Being sustainable can also enable us to cut down future costs.
To me this is highly sensitive, for one reason or the other. Some mining practices being carried out are resulting in the heavy pollution of some of our water bodies right here in our midst. Maybe we ignore that these water bodies support livelihoods or provide water for domestic purposes; as I was informed that some people actually have to walk long distances to get access to clean water because the water readily at their disposal is not safe for using.
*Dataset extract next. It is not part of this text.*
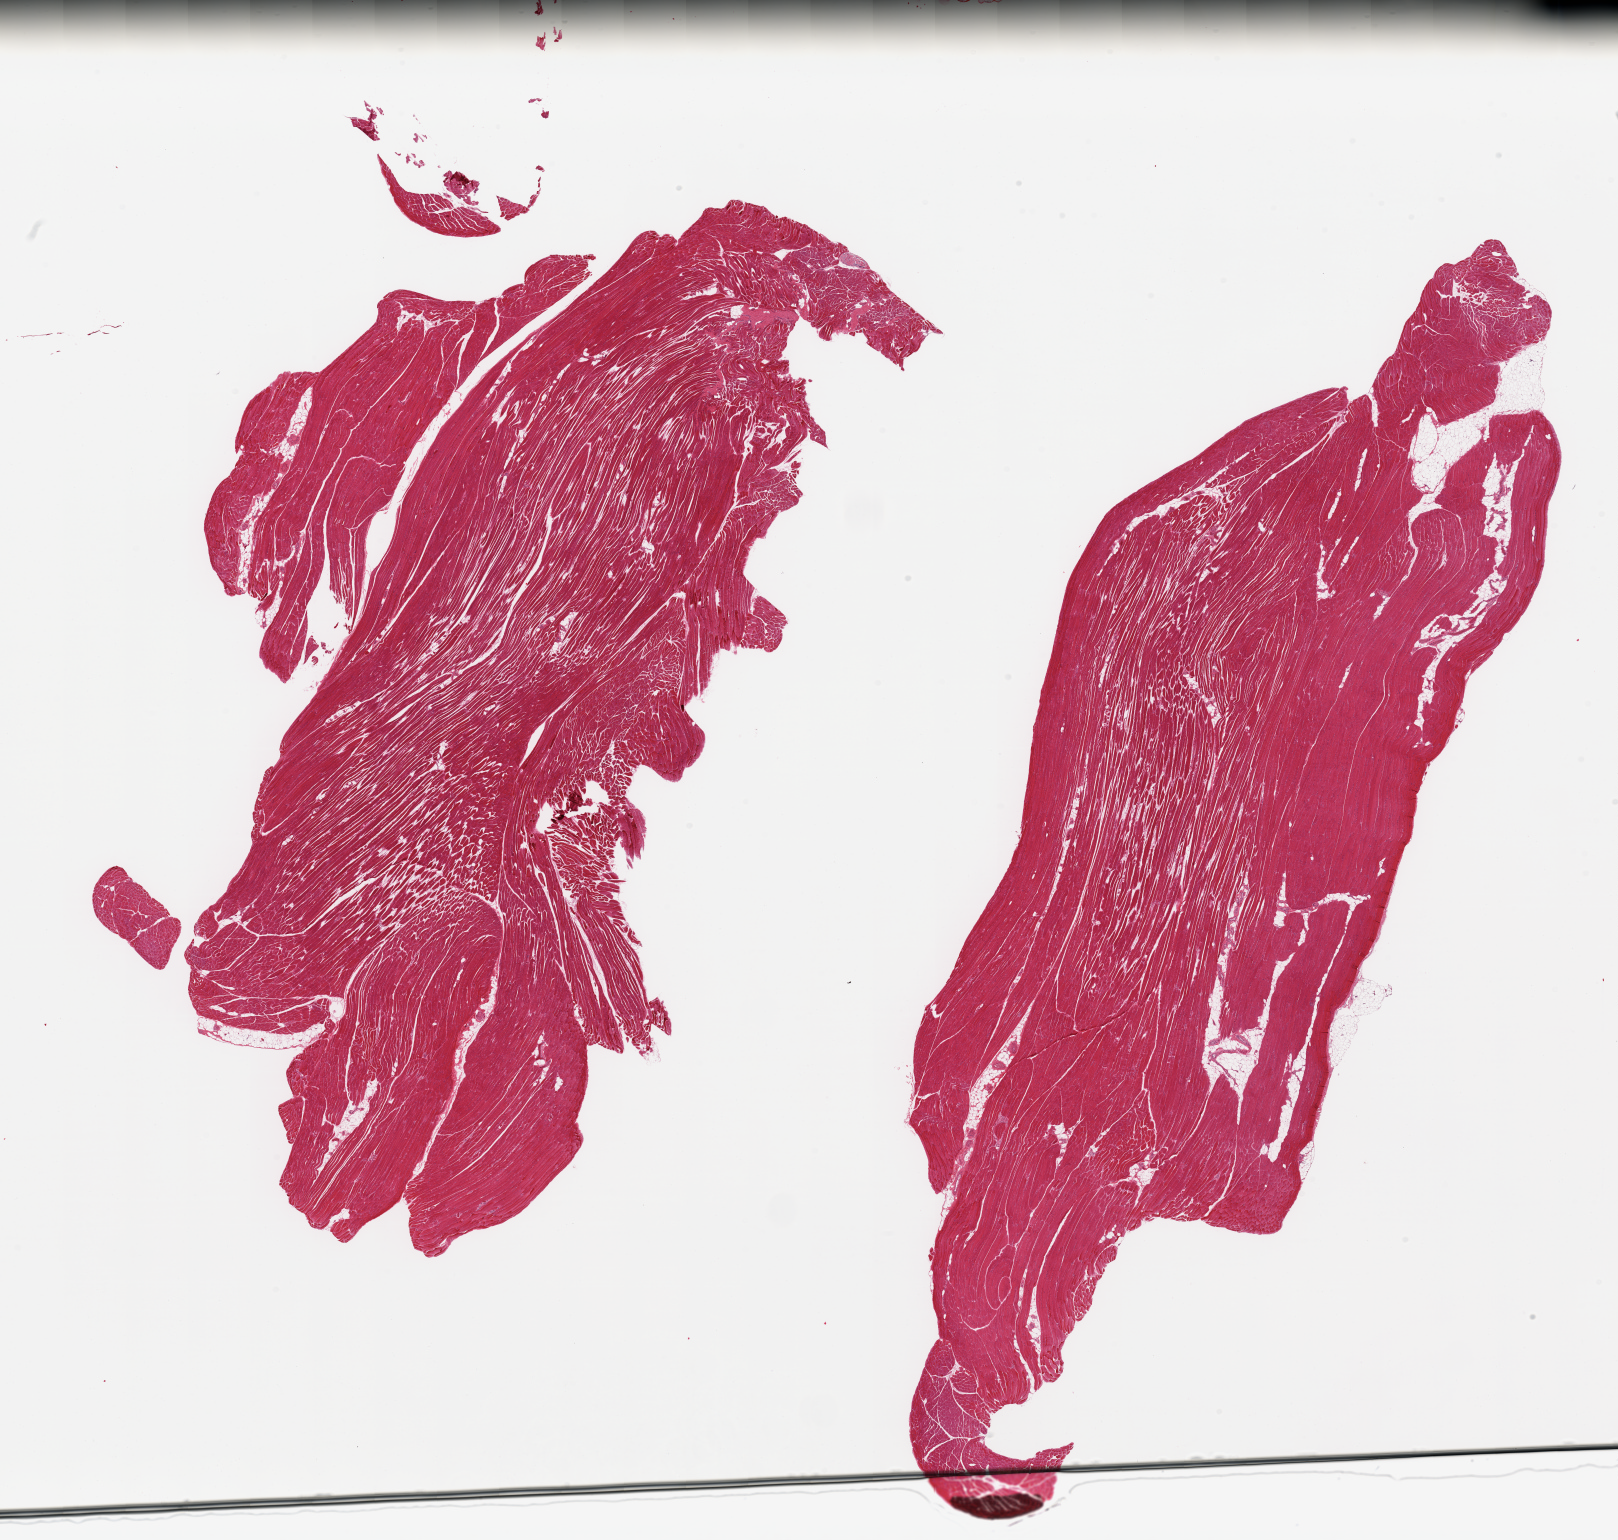
Digitized hematoxylin and eosin (H&E)-stained section, low-resolution overview of the scanned area, about 25.6 x 24.4 mm; PAXgene-fixed, paraffin-embedded tissue; sampled site (target tissue): skeletal muscle; donor tissue sample. Donor: male.
* reviewer comment on this tissue sample: 2 pieces; includes from 5-10% internal fat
One thing we need to bear in mind is that some of the resources we have are “scarce”. There is a small percentage of freshwater that’s available to us as humanity, but if we cannot manage what we have and pollute all water bodies…it will be a bonus for water bottling countries because the demand for their water will go up, but it might surely put some off-budget. If more water bodies are left to be highly intoxicated it might require large amounts of money to purify such, so why not avoid that in the first place?
Food for thought.
Next topic of analysis
We’ll end here for today. Next time we’ll be looking into how sustainability can also lead to economic development.
In the part of Zimbabwe I stay it appears winter has started creeping in so we might need to start looking for our winter clothing and two-in-one blankets. That’s it from me for now. Have a good two weeks!